Asian-American actors are dramatically succeeding for all the same reasons that Rastogi cited: early immigration of select, well-educated individuals, successful assimilation into American society, followed by sustained economic and educational dominance leading to a comfortable position in the ranks of the professional classes. Today, however, the headlines aren’t dominated by conflicts in the Middle East, but the continuing political instability in North Korea and the fact that China will be displacing the U.S. as the world’s largest economy later this year. Scholarly blog Asian-Nation.org says that “Asian” is composed of a very diverse group, with 51.6 percent of Indians holding a “high-skill” occupation, compared to 41.9 percent of Chinese, 32 percent of Japanese, 27 percent of Koreans, and 21.4 percent of whites. Taken as a group, then, “Asians” in America, meaning Indian, Chinese, Japanese, and Koreans, have the highest personal and household incomes of any other racial demographic in the U.S.
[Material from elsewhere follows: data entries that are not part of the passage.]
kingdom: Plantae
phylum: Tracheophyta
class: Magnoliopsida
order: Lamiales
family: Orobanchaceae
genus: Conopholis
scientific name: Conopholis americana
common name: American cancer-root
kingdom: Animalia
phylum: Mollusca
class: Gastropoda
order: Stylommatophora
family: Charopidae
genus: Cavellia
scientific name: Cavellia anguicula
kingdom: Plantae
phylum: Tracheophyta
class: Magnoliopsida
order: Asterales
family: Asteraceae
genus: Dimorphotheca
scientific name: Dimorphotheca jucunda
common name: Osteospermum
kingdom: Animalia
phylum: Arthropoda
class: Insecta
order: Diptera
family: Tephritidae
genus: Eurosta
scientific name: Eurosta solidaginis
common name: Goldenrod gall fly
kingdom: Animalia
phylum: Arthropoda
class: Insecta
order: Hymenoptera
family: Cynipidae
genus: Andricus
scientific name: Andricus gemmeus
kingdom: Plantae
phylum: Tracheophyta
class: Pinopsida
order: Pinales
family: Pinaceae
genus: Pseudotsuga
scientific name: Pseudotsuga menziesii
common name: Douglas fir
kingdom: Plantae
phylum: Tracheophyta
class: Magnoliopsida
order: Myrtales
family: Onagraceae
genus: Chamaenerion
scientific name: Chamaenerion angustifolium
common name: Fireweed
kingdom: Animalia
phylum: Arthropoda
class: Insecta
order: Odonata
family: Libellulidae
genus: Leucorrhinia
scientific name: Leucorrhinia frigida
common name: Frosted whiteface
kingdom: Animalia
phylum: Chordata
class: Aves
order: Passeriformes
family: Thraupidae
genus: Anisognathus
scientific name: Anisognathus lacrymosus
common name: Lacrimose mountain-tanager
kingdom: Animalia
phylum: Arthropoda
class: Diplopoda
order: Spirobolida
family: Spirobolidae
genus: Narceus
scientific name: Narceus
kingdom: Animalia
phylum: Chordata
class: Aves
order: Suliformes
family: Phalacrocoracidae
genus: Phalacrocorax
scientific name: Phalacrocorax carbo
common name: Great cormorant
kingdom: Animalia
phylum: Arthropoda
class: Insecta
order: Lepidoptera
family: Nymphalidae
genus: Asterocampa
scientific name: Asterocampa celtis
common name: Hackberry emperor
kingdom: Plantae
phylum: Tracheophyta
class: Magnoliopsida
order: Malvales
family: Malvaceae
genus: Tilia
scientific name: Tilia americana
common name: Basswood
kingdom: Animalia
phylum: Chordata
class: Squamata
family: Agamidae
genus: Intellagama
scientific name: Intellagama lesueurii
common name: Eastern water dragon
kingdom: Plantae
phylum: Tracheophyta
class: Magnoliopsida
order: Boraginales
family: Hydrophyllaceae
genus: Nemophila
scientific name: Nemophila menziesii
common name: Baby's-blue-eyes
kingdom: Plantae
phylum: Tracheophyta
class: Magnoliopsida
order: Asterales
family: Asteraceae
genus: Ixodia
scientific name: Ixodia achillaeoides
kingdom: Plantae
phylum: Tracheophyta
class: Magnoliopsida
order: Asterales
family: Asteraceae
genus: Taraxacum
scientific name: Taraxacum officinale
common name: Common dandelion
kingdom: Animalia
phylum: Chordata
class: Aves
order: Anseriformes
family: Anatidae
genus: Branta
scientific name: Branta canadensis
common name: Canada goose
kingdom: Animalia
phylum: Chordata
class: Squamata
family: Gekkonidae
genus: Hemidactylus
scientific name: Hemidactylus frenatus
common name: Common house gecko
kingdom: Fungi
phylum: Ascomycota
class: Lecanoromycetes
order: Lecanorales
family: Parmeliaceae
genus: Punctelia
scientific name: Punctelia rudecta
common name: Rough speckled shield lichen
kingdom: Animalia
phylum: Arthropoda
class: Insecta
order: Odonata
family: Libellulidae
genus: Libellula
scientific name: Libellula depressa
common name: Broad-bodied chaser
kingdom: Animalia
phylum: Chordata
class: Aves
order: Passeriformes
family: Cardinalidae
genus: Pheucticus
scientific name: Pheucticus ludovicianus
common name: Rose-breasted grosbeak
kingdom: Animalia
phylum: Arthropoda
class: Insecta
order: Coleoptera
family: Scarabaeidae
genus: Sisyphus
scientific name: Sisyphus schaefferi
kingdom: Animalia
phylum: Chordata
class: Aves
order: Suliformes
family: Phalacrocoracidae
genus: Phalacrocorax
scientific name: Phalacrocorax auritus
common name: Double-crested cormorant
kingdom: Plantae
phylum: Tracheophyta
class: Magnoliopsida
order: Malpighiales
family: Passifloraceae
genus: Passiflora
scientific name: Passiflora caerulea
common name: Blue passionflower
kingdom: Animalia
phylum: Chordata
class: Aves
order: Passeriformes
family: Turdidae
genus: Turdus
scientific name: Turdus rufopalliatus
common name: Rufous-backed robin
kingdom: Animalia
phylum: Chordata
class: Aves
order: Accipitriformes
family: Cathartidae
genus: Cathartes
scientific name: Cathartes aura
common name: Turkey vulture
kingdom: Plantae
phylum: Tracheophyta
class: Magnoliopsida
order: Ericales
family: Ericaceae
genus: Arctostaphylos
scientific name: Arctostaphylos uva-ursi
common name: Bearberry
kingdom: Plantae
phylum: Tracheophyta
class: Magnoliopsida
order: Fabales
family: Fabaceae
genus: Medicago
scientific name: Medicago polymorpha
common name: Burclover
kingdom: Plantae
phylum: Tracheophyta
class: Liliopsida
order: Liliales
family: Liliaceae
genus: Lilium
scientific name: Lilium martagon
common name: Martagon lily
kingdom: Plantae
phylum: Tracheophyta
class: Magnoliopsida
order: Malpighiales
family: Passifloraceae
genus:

This is the “success” that Carolla complains about, but it leaves out the other Asians in the U.S.—e.g., Laotian, Vietnamese, Bhutanese, Nepalese, some of whom are doing okay, and some not so much. The positive stereotypes of the hardworking immigrant making good on the American dream play out in Huang’s tale, which is appealing because it shows that the Dream is still alive and kicking. But it also tends to perpetuate simplistic myths that efface the real challenges of everyday racism and sexism, topics that have recently been the focus of hashtag activism via Suey Park’s #notyourAsiansidekick, and social media forums highlighting racist micro-aggressions.
The best of the new standup comedy acknowledges entrenched racist and sexist attitudes, and then works to subvert expectations by turning them in on themselves. Using “guerilla tactics” to surprise her audience, Kristina Wong appeared in the initial installation of I am Asian-American and…, the first docu-series to focus on the diverse range of the Asian-American experience. Wong makes fun of men with “Yellow Fever” (a compulsive sexual attraction toward Asian women), a fetish so completely normalized that it doesn’t even make it into Jesse Bering’s book, Perv: The Sexual Deviant in All of Us. Those were “all real dudes” appearing in that clip, Wong tells me.
And so, to answer Carolla’s cri de coeur, “Where are all the Asian comedians?” Well, it would seem they’re on TV. They’re in comedy clubs. They’re too busy working to explain to him that they’re, well, everywhere. If Carolla was willing to ask nicely, maybe he could get a guest spot on Fresh Off the Boat, playing himself on a television blaring The Man Show—which aired nearly 20 years ago—to show everybody exactly how far we’ve come. It would be kinda beautiful.